(GIVEN PASSAGE begins)
Social functioning also significantly affects the prognosis of schizophrenia patients. The relapse rate becomes higher in schizophrenia patients when they have serious functional deficit, and functional deficit has been considered as an important prognosis factor.4,5 Therefore, evaluating social functioning is important for predicting the prognosis as well as determining effective treatments for schizophrenia patients. Because the ability of social functioning can play an important role in everyday life and schizophrenia patients with low social functioning showed the poor prognosis, many researchers have focused on identifying the factors related to social functioning in these patients.4

Green6 described how specific neuropsychological defects are predictive of general functioning in schizophrenia. They found that the affected neuropsychological domains in schizophrenia patients included verbal memory, vigilance, and executive function.

Furthermore, there are reports about the relationship between neurocognitive functioning and psychotic symptoms (especially negative ones) in terms of predicting social functioning in schizophrenia patients. It was revealed that these two variables are mutually dependent and interactive.

Velligan et al.7 investigated the relationship between symptoms, cognitive function, and the ability to perform basic activities of daily living in schizophrenia, and they found that cognitive function predicted both concurrent symptoms and basic activities of daily living. Cognitive function also predicted more than 40% of the variance in scores for functional needs. However, the symptoms had little direct impact on the activities of daily living.

Recently, the social cognition has been focused on as one of the important factors influencing social functioning in schizophrenia.8,9 There is accumulating evidence of consistent relationships between social functioning and social cognition.10 Also, many researchers have found a positive relationship between neurocognition and social cognition.11 Social cognition can be defined as a 'mental process' that forms the basis of social interaction, including the ability of humans to understand intentions of other people.12 Emotional processing, social perception, social knowledge, theory of mind (TOM), and attributional bias are major domains of social cognition that are often discussed in schizophrenia research,8,9 among which emotion perception and TOM are currently receiving considerable attention. Emotional perception is mainly measured through the ability to recognize accurately the affect (emotion) of other people from facial expressions, gestures, or voices. TOM is the ability to conceptualize the mental states of others, such as having an accurate understanding of their beliefs and intentions.
(GIVEN PASSAGE ends)
PROMPT A >> In the passage on schizophrenia and social functioning, how much of the variance in functional needs scores did cognitive function predict, according to Velligan et al.?
PROMPT B >> Reproduce the passage on schizophrenia and social functioning from "Velligan et al.7" down to "the activities of daily living.".
(INFORMATION PROVIDED begins)
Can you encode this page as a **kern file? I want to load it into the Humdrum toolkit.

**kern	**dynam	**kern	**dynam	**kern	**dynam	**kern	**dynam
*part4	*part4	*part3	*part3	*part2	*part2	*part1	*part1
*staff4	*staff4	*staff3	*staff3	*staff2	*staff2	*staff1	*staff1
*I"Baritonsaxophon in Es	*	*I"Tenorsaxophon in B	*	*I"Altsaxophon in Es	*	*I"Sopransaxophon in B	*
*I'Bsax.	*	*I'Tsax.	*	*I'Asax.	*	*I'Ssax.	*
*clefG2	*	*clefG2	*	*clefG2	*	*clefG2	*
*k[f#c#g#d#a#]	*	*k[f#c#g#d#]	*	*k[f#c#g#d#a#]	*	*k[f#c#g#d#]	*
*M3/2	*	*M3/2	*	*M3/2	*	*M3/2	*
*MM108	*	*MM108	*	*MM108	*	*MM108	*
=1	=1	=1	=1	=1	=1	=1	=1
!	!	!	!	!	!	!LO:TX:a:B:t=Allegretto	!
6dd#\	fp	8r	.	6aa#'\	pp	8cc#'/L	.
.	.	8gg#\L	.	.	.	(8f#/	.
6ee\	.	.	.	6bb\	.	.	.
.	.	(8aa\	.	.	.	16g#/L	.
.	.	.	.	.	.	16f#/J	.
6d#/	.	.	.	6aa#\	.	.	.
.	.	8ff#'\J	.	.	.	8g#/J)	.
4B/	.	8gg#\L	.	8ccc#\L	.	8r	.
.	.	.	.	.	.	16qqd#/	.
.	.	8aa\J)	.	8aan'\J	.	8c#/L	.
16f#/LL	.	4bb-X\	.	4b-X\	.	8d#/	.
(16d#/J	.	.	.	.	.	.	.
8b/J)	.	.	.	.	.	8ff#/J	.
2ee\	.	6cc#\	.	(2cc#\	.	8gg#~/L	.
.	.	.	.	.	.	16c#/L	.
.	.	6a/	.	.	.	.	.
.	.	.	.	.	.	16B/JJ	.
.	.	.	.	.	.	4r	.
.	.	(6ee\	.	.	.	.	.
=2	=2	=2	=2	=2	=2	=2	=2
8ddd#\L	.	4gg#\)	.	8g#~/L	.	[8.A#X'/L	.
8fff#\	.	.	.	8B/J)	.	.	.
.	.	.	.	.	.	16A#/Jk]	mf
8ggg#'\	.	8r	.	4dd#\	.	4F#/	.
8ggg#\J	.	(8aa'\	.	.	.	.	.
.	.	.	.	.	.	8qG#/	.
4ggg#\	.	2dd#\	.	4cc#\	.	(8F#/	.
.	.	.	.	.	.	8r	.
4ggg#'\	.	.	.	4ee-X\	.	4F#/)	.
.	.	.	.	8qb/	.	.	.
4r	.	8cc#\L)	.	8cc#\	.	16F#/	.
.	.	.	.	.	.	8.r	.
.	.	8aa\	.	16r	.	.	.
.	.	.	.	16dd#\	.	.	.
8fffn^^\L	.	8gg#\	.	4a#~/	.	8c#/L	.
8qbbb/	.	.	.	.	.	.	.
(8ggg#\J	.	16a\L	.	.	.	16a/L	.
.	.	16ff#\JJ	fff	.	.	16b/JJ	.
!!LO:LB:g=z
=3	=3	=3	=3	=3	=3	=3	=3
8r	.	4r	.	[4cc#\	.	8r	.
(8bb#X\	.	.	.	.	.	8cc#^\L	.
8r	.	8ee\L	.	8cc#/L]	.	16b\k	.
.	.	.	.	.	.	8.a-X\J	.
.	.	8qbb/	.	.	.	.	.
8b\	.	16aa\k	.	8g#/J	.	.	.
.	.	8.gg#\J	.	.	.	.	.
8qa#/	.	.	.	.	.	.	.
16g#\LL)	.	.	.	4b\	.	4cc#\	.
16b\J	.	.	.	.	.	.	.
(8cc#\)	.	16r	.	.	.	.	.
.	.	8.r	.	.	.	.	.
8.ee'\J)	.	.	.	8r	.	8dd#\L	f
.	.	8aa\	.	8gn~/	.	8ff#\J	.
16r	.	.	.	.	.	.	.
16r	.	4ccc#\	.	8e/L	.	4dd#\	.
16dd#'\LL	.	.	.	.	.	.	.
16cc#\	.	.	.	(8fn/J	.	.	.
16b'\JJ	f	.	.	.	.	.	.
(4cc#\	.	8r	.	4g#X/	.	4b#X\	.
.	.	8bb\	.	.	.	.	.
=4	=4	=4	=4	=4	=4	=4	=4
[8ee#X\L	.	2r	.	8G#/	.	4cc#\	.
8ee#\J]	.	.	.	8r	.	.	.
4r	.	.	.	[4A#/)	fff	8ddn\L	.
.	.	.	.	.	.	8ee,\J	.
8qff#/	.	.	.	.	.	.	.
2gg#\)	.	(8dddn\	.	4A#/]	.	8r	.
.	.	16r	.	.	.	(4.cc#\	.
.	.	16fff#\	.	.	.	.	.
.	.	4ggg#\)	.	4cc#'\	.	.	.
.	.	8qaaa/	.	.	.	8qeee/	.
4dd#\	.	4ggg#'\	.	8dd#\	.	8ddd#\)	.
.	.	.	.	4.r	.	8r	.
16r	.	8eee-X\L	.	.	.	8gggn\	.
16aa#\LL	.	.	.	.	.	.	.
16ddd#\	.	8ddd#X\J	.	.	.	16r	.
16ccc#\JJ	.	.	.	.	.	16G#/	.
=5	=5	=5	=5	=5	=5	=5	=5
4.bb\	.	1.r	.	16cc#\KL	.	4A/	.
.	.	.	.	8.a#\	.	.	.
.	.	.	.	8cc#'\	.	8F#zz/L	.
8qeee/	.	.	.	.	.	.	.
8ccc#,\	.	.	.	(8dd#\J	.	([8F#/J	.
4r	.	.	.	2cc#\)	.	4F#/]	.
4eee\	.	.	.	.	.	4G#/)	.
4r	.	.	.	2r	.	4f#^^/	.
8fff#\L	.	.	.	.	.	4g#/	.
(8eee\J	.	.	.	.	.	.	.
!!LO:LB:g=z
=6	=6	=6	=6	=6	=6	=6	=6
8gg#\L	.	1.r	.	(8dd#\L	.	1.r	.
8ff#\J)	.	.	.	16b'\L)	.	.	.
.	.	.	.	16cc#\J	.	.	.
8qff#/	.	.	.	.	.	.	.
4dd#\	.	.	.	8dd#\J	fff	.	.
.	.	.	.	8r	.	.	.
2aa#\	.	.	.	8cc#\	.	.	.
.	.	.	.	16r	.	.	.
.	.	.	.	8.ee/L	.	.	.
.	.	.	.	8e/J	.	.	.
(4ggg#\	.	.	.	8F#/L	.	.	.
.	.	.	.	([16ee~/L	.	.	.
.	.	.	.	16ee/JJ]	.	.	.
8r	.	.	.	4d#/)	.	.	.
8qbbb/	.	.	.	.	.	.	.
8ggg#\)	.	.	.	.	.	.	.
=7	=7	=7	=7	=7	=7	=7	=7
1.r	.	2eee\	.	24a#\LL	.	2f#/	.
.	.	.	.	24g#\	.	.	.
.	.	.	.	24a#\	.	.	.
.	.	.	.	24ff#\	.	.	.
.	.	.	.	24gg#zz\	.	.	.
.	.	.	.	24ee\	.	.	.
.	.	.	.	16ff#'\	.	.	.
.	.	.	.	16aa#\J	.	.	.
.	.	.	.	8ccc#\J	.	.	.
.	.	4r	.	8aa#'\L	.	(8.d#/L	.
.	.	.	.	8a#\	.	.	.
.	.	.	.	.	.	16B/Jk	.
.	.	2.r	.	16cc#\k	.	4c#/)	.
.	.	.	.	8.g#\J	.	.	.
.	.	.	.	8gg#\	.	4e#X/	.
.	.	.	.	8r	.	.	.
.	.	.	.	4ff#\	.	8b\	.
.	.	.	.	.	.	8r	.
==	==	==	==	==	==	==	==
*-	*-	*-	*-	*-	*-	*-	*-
(INFORMATION PROVIDED ends)
EXERCISE RESULT A >> More than 40%.

EXERCISE RESULT B >>
Velligan et al.7 investigated the relationship between symptoms, cognitive function, and the ability to perform basic activities of daily living in schizophrenia, and they found that cognitive function predicted both concurrent symptoms and basic activities of daily living. Cognitive function also predicted more than 40% of the variance in scores for functional needs. However, the symptoms had little direct impact on the activities of daily living.